The final implementation that will end up going into Polished will be different from the toy example present below in the following ways:

• will sign extend lhs and rhs to match the width of value being assigned to
• the above results in the iteration length of the nested 2-deep loop being asgn.len*asgn.len instead of lhs.len*rhs.len
• digits of base 4294967296(2^32) A.K.A uint32 instead of base 10

The Nim snippet at the end is primarily a functional toy example of how one might multiply two large numbers.
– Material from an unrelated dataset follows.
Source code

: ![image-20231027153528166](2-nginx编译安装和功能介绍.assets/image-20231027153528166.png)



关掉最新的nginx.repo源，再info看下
The implementation optimizes for space, instead of creating as many intermediate products as there are digits in lhs or rhs, and then summing those intermediate products(such and implementation would be easy fodder for SIMD units by the way), the following implementation accumulates the product onto the prod var itself.

Lastly, while I can rewrite the following implementation such that it is possible to do var product = a prod b or even better, overload the assignment operator such that we can do var product = a * b, the issue with this is that nim may compile those statements to the following semi-nim pseudocode:

var product = [0,0,0,0]
var i1 = a*b
product = i1
collect_garbage()


I’d like to generate as little garbage as possible so that my simulator backend can be fast on large designs, perhaps even approaching millions of cycles per second on a single thread (multithreaded simulations will eventually be supported).
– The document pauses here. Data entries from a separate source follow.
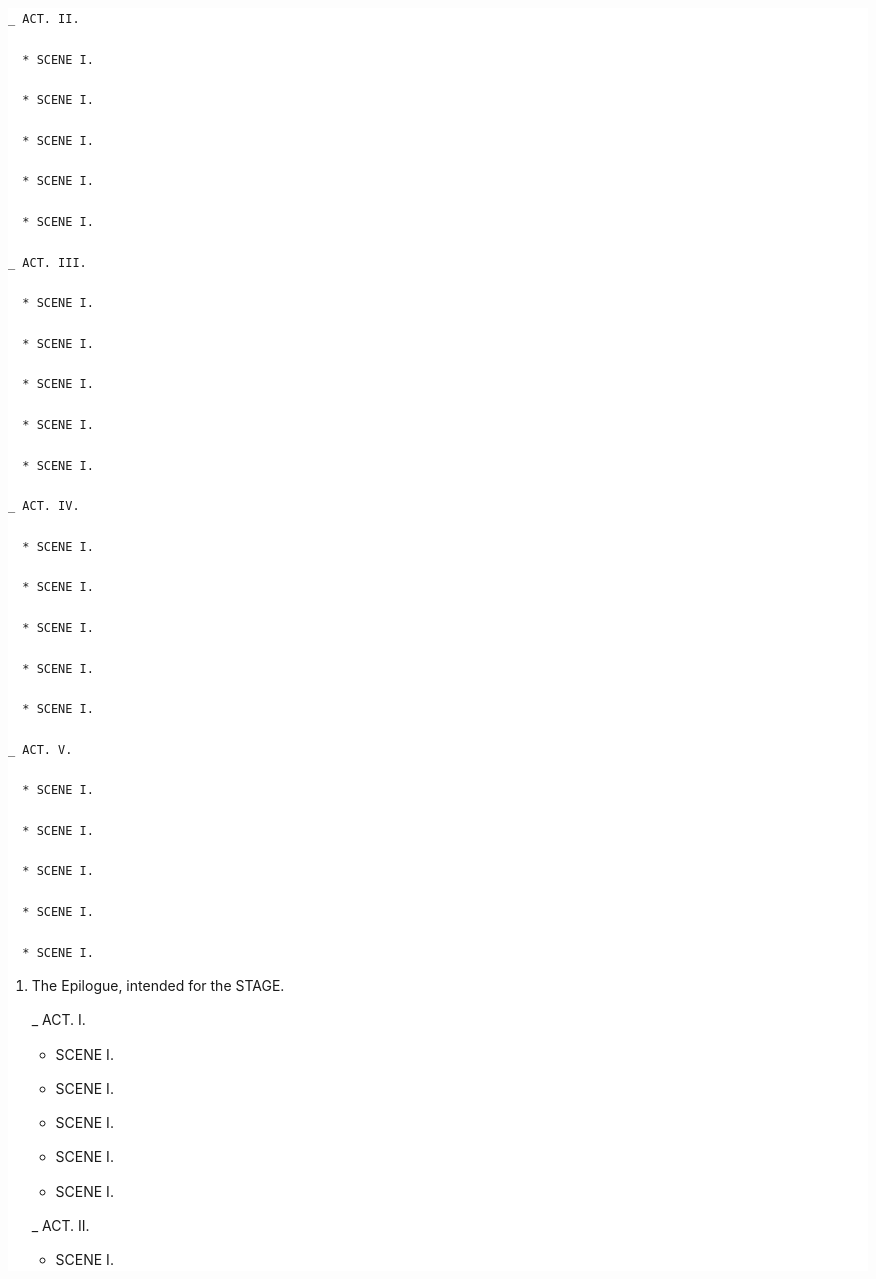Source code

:     _ ACT. II.

      * SCENE I.

      * SCENE I.

      * SCENE I.

      * SCENE I.

      * SCENE I.

    _ ACT. III.

      * SCENE I.

      * SCENE I.

      * SCENE I.

      * SCENE I.

      * SCENE I.

    _ ACT. IV.

      * SCENE I.

      * SCENE I.

      * SCENE I.

      * SCENE I.

      * SCENE I.

    _ ACT. V.

      * SCENE I.

      * SCENE I.

      * SCENE I.

      * SCENE I.

      * SCENE I.

1. The Epilogue, intended for the STAGE.

    _ ACT. I.

      * SCENE I.

      * SCENE I.

      * SCENE I.

      * SCENE I.

      * SCENE I.

    _ ACT. II.

      * SCENE I.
I know Nim can be smart sometimes and avoid the above using NVRO, but I’d rather not take any chances.

toy_mult.nim

from math import floorMod
proc mult(prod : var openArray[int], lhs, rhs : openArray[int]) =
var tmp_prod    : int
var sum   : int
var carry       : int
var lower_digit : int

for l_index, l_digit in lhs:
for r_index, r_digit in rhs:

tmp_prod    = l_digit*r_digit
lower_digit = floorMod(tmp_prod, 10)
carry       = tmp_prod div 10

# form sum
sum = prod[l_index + r_index] + lower_digit
if sum > 9:
carry += sum div 10
sum = floorMod(sum, 10)

if (l_index + r_index) <= prod.high:
prod[l_index + r_index] = sum

if (l_index + r_index + 1) <= prod.high:
prod[l_index + r_index + 1] += carry

proc string(number : var openArray[int]) : string =
for digit in number:
result = \$digit & result

# now we do 12345 * 56789
# note that we have to insert the numbers in backwards
var a    = [5,4,3,2,1]
var b    = [9,8,7,6,5]
var prod = [0,0,0,0,0,0,0,0,0,0]

prod.mult(a,b)
echo "a = ", a.string
echo "b = ", b.string
echo "prod = ", prod.string


Results

a = 12345
b = 56789
prod = 0701060205